In the past I have tried Parallels but have always had problems getting sound in and out of the Windows virtual machine.
I've just upgraded to Parallels 4 and, apart from being generally smoother, simpler and faster; connecting a USB device such as the SignaLink USB I use for radio interface seems to work really well. Here's the preferences I use:
It's no surprise that the two operating systems compete for the USB audio device. I had CocoaModem running and then started XP under Parallels and CocoaModem's waterfall froze. The program was able to quit cleanly.
Anyhow, this is all much more convenient than a separate machine just to run Windows ham radio software.
Parallels 4: recommended.
Update - transmit audio trouble?
Haven't quite diagnosed this yet but I ran WSPR under Parallels and while I could spot other stations, no one spotted me.

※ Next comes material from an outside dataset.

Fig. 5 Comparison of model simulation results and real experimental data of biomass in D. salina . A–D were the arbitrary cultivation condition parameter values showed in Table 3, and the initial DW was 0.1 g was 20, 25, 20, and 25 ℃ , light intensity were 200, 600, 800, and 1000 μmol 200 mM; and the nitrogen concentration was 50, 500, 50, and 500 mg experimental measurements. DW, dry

I listened to the off air audio and it didn't sound as pure as normal.
I take that back, it turned out that a station that should have received me had a problem. The run over night shows that wspr runs fine under parallels.
But the best news was that I spotted old friend Ross, T61AA, in Afghanistan multiple times over night. (He's the person that got me started with WSPR).

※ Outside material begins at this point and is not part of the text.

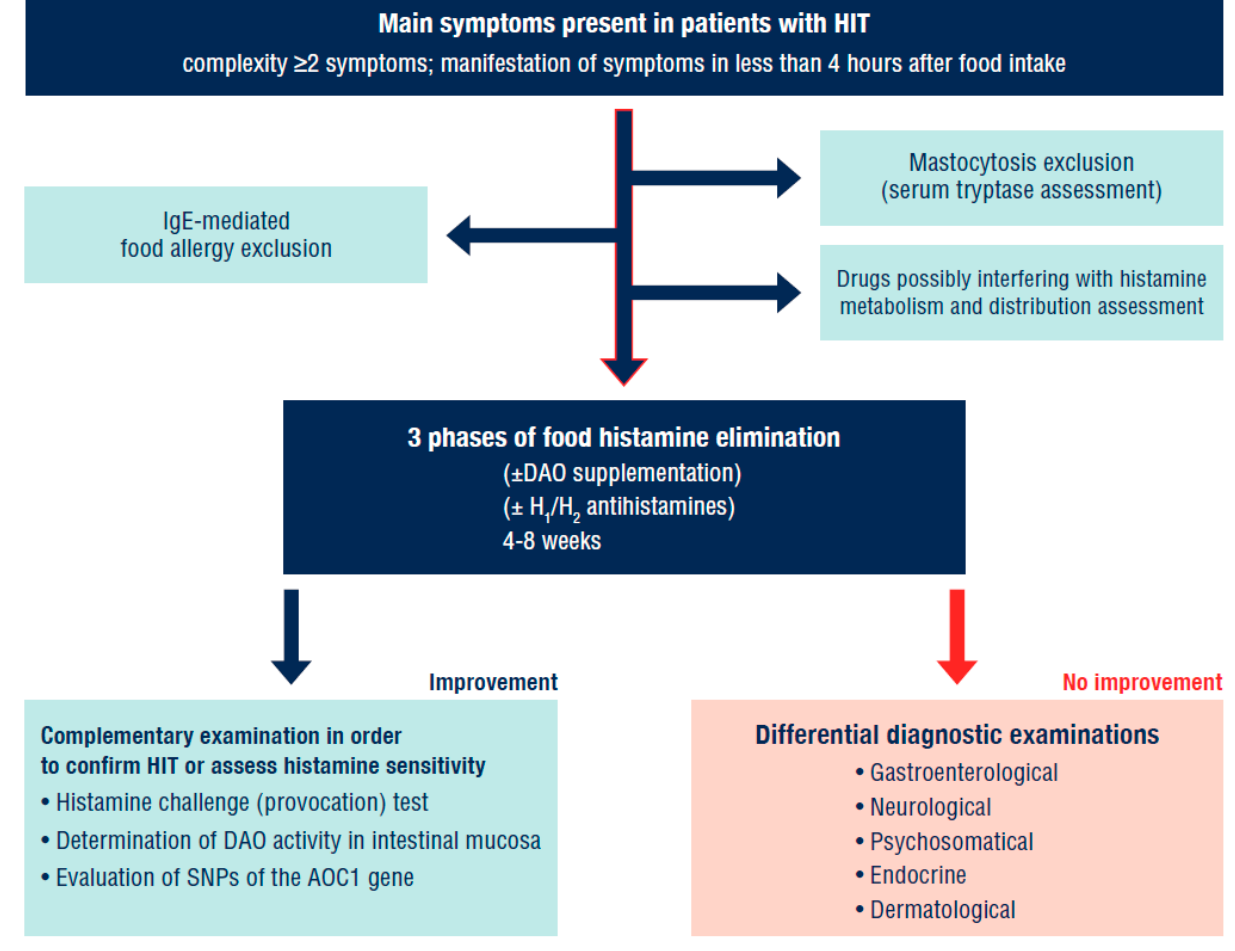
Figure 5. Diagnostic approach in a patient with suspected HIT. IgE—immunoglobulin E; DAO—diamine oxidase; HIT— histamine intolerance; SNPs—single nucleotide polymorphisms; AOC1—amine oxidase copper containing 1. Adapted according to [1,6,9].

Thanks Peter for the good tips. As a die hard Apple user I hate to have a Windows computer in the shack for those tools which are Windows only. I'm gonna try to run MacOSX on my Intel Atom tonight and put your tips in practice!
ReplyDelete73's! Jim, PA1JIM
Ha! That wasn't quite what I was suggesting but good luck with that. I'm not sure that an atom processor, presumably in a netbook, is quite up to a snappy OSX experience.